**What you need to do**:
- 1) In the memoir about writing a dirty book, what job had the writer quit before deciding to become a writer?
- 2) Write out the memoir passage starting with "At the time" and going on through "and was hired.", swapping "classifieds" for "want ads".

**Extract to read**:

----

January 08, 2015

The Day I Wrote A Dirty Book


I spent my twenty-fifth birthday writing naughty literature.

At the time I was essentially a bum. I had quit my teaching job (by acclamation, I was chosen America's worst teacher) and had decided that I wanted to be a writer. I had no idea what I wanted to write.

Scouring the classifieds, I answered an ad for a writer of "adult fiction." I submitted a sample and was hired.

You can imagine how proud I was.

Our office was in Greenwich Village. It was above a gym on 6th or 7th Av. somewhere south of West 4th St. Forty or so intervening years of advertising, alcohol, and adulthood have rendered the details a little hazy.

There were three of us -- a statuesque lesbian about a head taller than me who wore cat's eye glasses and was the sexiest thing I had ever laid eyes on. I still have dreams about the black knit dress she wore.

Then there was Erwin or Walter or something like that. He was a scrawny little intellectual about my age with curly, balding hair who walked bent over as if he was prepared for the ceiling to fall in on him at any moment.

And there was me. Since it was the 70's I had the obligatory full beard and shoulder length hair.

Our boss was a gay guy we will call James. He had an earring, which was unusual in those days. He wore a multi-colored, vertically striped silk shirt with a long, pointy collar and rolled up sleeves. I wasn't sure if he owned the place or was just the editor.

----

**Listed entries**:
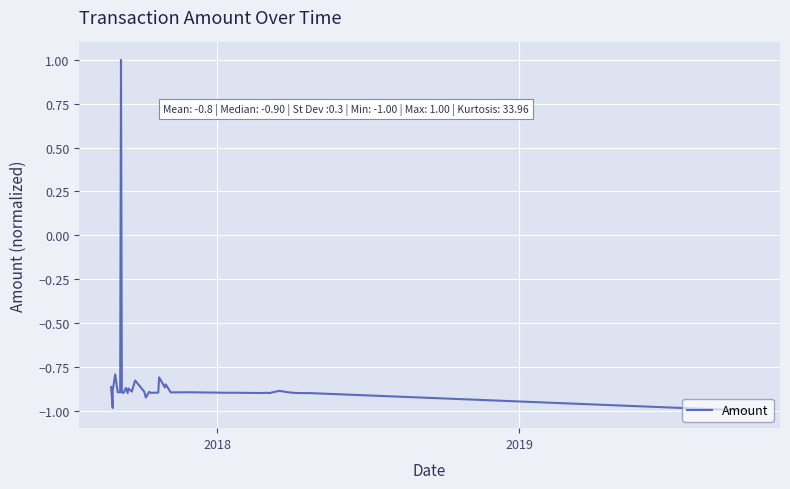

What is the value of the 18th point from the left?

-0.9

----

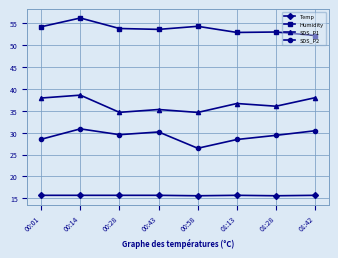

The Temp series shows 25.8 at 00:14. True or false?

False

----

**Answers by item**:
- 1) A teaching job.

- 2)
At the time I was essentially a bum. I had quit my teaching job (by acclamation, I was chosen America's worst teacher) and had decided that I wanted to be a writer. I had no idea what I wanted to write.

Scouring the want ads, I answered an ad for a writer of "adult fiction." I submitted a sample and was hired.